Visually, each of these artists utilizes photography in their approach to the theme of corporeality. For example, the x-ray images of Alan Stone and Sabrina Raaf communicate intimate yet anonymous testimonies of the interior structure of the body through the ethereal and sinuous lines of bone. When viewed by a non-scientist’s eye, these luminous sentinels of fragments can take on a lyrical and foreign beauty as well as metaphorical references to our physical being and ultimate temporality. In Karen Holzberg’s work we witness haunting physical and psychological studies of the emotive body through ‘kinesics’. As opposed to traditional scientific approaches, her work does not offer clinical truth or recorded reality but a felt and experienced reality: highly visceral and sensual representations of corporeal drama dissected into two groups, "Heads" and "Bodies." Debra Kaufman appropriates photographs from scientific textbooks documenting human subjects suffering from various physical diseases and maladies. On their bodies she collages faces of Renaissance sitters and thereby lends these deformed beings the poise of martyrs and saints. Kaufman’s compositions impart a new sense of beauty as well as aberration to her ‘models’ who customarily are subject to society's denial.
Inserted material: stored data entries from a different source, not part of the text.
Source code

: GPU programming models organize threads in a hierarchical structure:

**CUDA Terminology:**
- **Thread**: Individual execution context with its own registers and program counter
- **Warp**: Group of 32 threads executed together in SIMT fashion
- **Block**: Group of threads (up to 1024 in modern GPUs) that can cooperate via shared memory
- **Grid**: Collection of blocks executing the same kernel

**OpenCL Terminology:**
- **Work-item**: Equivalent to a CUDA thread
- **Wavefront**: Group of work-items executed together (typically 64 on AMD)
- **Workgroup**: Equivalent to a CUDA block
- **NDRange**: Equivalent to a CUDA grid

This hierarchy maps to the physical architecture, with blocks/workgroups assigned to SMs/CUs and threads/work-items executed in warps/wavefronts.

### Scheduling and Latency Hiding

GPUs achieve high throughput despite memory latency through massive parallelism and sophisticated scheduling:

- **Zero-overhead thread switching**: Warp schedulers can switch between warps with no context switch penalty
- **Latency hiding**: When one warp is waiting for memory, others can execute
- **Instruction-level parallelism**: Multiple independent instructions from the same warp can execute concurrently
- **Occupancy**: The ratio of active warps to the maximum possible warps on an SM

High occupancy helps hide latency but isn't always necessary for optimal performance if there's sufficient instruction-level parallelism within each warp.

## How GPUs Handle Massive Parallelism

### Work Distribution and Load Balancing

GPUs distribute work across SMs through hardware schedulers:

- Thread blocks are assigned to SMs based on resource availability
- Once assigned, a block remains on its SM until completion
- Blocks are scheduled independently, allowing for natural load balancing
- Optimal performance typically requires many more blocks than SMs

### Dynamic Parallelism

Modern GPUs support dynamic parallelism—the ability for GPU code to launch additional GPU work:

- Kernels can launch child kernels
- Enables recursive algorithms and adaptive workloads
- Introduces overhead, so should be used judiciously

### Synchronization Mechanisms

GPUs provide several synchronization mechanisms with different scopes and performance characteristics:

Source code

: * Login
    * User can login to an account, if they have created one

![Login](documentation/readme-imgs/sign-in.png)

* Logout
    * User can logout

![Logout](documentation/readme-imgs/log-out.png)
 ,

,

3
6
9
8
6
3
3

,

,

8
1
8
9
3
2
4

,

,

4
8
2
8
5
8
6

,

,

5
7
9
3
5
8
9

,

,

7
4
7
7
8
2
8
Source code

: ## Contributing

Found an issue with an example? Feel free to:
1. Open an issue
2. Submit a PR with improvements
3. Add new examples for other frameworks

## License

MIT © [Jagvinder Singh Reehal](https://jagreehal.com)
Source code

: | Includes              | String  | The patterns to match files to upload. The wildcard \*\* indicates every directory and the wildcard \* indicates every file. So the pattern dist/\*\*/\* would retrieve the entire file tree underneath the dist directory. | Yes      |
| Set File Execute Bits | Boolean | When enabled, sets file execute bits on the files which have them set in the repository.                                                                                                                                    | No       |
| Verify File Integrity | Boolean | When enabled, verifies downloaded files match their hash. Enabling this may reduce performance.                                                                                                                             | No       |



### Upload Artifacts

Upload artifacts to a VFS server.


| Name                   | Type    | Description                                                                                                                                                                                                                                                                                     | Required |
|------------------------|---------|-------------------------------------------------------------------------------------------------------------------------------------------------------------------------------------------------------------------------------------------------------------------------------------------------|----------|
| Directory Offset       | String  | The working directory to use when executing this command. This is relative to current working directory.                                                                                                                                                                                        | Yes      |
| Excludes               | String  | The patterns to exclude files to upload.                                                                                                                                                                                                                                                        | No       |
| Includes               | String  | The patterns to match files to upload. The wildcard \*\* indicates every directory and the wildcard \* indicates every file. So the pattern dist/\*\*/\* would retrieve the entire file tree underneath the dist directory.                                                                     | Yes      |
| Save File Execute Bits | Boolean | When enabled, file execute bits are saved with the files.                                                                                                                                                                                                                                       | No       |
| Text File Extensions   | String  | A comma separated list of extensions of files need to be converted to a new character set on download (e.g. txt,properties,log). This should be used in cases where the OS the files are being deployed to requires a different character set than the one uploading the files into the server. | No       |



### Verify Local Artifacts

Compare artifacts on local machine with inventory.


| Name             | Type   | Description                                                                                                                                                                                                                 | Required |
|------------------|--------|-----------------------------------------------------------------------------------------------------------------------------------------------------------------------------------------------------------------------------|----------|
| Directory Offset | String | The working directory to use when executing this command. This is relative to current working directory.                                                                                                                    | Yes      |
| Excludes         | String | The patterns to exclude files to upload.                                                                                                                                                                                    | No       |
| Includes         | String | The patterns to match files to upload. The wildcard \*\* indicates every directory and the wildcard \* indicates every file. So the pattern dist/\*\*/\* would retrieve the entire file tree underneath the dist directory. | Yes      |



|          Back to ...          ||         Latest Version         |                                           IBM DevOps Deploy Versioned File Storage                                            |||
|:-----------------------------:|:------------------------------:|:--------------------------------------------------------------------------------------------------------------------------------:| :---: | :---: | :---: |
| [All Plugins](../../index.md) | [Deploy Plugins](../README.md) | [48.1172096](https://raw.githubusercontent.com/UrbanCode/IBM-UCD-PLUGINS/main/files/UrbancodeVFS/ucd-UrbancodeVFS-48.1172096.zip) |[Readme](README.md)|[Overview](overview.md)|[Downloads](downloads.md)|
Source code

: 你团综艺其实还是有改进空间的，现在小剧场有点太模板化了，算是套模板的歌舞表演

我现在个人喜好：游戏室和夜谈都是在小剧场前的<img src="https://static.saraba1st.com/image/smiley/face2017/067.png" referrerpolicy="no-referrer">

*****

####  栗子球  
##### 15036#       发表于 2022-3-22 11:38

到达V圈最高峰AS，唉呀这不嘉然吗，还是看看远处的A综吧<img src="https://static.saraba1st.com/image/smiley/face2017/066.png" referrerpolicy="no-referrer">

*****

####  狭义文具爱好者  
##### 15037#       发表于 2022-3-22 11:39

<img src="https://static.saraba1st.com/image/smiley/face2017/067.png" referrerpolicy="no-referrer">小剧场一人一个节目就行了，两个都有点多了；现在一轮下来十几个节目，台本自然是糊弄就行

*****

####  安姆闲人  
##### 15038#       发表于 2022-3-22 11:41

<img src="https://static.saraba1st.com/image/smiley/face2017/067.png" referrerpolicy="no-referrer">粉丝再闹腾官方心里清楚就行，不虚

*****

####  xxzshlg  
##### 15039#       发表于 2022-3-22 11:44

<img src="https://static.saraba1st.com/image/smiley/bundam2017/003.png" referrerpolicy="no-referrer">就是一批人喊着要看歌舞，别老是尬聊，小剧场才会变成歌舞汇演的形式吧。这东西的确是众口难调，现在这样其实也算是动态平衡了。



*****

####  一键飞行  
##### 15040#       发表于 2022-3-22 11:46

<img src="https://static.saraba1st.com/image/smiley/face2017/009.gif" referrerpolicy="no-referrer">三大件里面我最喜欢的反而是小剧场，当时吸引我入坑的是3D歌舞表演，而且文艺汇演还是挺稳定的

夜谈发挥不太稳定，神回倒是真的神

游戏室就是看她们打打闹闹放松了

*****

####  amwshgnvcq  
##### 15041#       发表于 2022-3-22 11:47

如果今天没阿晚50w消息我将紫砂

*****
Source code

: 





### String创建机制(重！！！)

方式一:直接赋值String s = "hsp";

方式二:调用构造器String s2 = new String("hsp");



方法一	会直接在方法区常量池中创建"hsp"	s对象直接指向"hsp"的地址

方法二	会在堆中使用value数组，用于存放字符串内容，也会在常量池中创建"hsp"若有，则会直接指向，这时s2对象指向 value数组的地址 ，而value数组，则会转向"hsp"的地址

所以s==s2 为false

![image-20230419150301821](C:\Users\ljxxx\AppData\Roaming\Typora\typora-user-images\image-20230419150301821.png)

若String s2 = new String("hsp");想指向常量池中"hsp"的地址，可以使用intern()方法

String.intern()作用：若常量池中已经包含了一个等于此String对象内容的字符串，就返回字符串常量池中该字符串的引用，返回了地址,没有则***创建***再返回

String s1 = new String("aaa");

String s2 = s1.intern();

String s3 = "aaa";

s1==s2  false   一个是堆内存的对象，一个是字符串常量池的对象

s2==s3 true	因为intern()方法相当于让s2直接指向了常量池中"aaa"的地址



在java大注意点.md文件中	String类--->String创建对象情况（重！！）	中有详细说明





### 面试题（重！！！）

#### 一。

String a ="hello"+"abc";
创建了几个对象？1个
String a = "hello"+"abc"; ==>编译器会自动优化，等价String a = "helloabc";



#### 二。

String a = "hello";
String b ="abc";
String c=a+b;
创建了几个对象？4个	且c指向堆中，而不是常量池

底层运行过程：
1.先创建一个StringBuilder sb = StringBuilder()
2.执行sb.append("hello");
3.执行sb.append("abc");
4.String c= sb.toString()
Mary Jo Toles employs scientific processes in creating her art work including MRI’s and high-voltage photograms. Her richly toned images are tableaux or portraits primarily of brain sections - that central core of the human nervous system, home of the mind, seat of the self, sectioned, laid bare, and richly mapped. Holly Morrison’s work contains the most ethereal conceptions of the body. She uses photos of anatomy and other landscapes on which she paints in gouache, graphite, and ink with beautiful fluidity and coloring - rich crimsons and bone yellows - which suggest vital fluids and viscous elements. Her drawn lines vaguely outline human forms and ‘neural structures’ which seem to be both pushing forward and disappearing from the plane of the paper. Ilyse Soutine’s images represent the ultimate clinization of the body: the body as conspicuously absent, present only through the artifacts of institutional settings such as hospitals and prisons. She uses elements such as a box of tissue on a stainless steel table to represent, symbolically, human warmth and empathy but, visually, to emphasize their objectified and sterilized state.
Together, the works included in embodyDISEMBODY contain the resonance, the insight, and the empathy of artistic vision along with the inspiration and analytical tools of science. The result of this union is a penetration of emotional layers and bodily surfaces in order to find visual and intellectual meaning in the texts of corporeal existence.

"The most beautiful thing we can experience is the mysterious. It is the source of all true art and science."

Albert Einstein.

This should give you an initial attitude in which to view the ensuing spectra this blog is to introduce.